WHAT IS BEING ASKED
Return an exact copy of the data, starting at its first line and ending at the line that contains "vase: none [540,230,608,353]", minus any pictures.
++++++++++
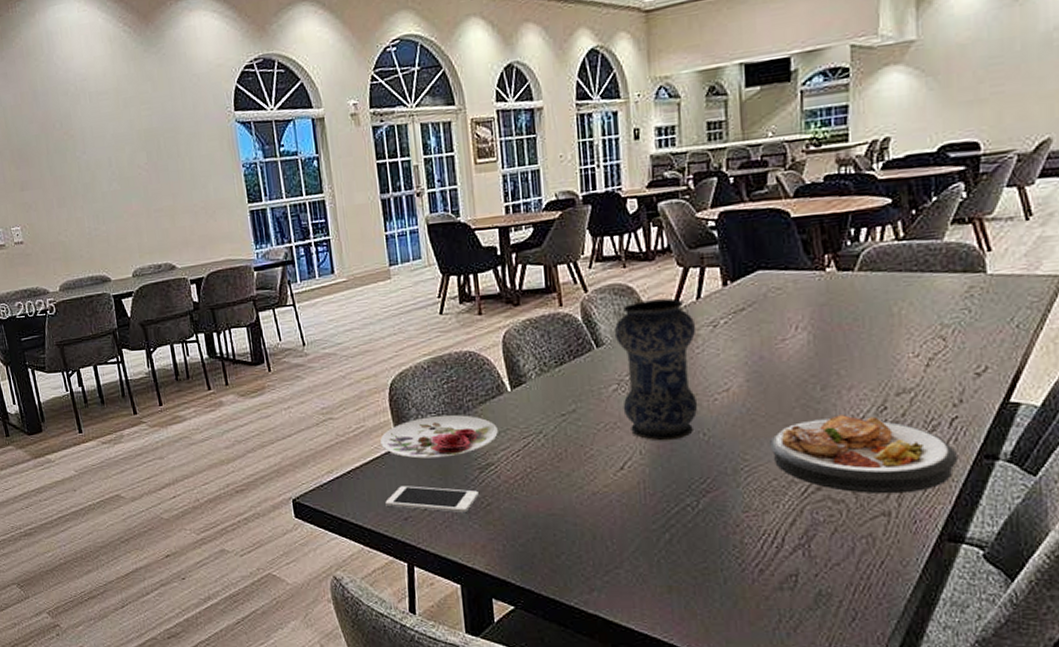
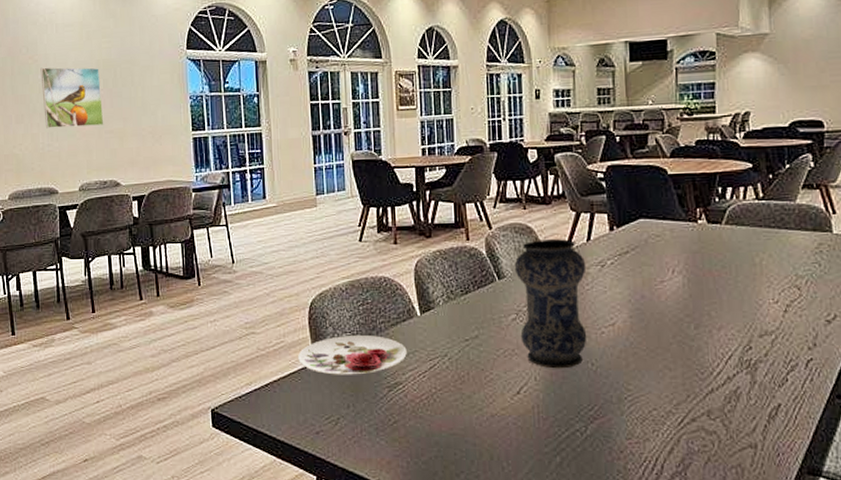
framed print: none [77,139,152,211] -> present [40,67,104,129]
cell phone: present [385,486,479,512] -> none [299,401,386,428]
plate: present [770,415,957,495] -> none [650,352,813,428]

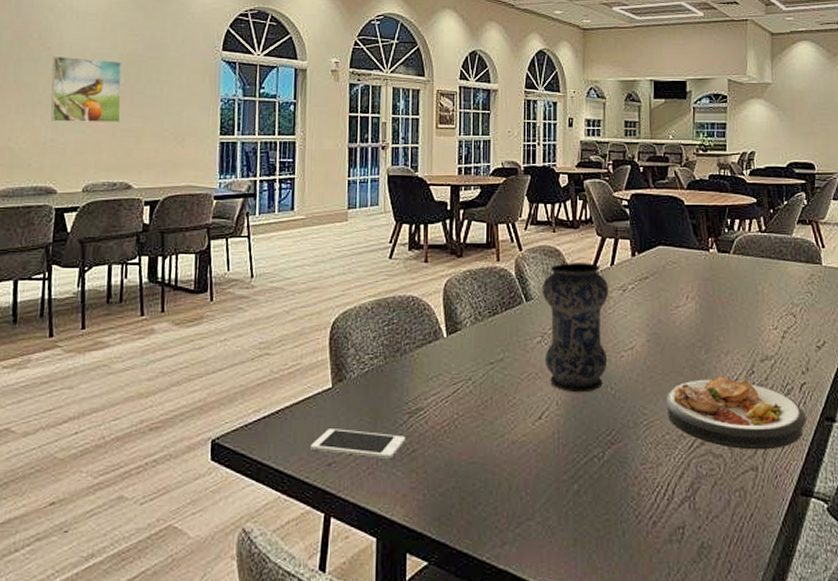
plate: present [298,334,407,375] -> none [315,356,431,400]
cell phone: none [299,401,386,428] -> present [310,429,405,458]
plate: none [650,352,813,428] -> present [665,376,806,450]

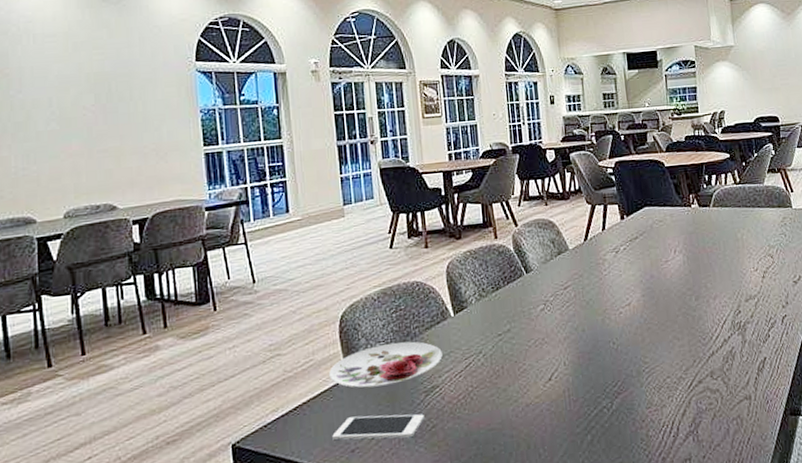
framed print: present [50,56,122,122] -> none [13,81,96,150]
plate: none [315,356,431,400] -> present [329,341,443,388]
vase: present [542,263,609,393] -> none [540,230,608,353]
plate: present [665,376,806,450] -> none [663,319,790,383]

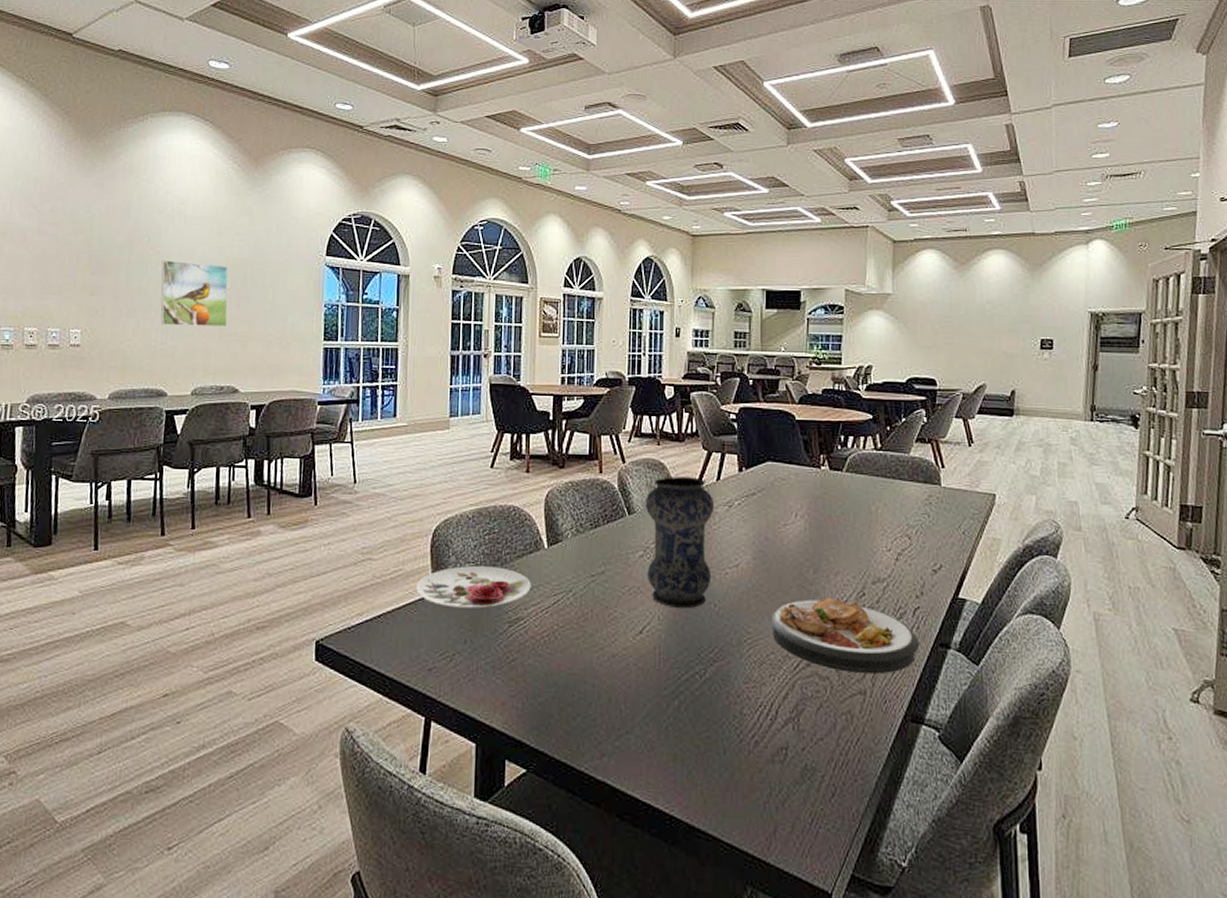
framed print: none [13,81,96,150] -> present [160,260,228,327]
cell phone: present [332,414,424,440] -> none [412,635,505,666]
vase: none [540,230,608,353] -> present [645,477,715,609]
plate: none [663,319,790,383] -> present [770,597,919,675]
++++++++++
EXPECTED ANSWER
framed print: none [77,139,152,211] -> present [40,67,104,129]
cell phone: present [385,486,479,512] -> none [299,401,386,428]
plate: present [770,415,957,495] -> none [650,352,813,428]

plate: present [298,334,407,375] -> none [315,356,431,400]
cell phone: none [299,401,386,428] -> present [310,429,405,458]
plate: none [650,352,813,428] -> present [665,376,806,450]

framed print: present [50,56,122,122] -> none [13,81,96,150]
plate: none [315,356,431,400] -> present [329,341,443,388]
vase: present [542,263,609,393] -> none [540,230,608,353]
plate: present [665,376,806,450] -> none [663,319,790,383]

framed print: none [13,81,96,150] -> present [160,260,228,327]
cell phone: present [332,414,424,440] -> none [412,635,505,666]
vase: none [540,230,608,353] -> present [645,477,715,609]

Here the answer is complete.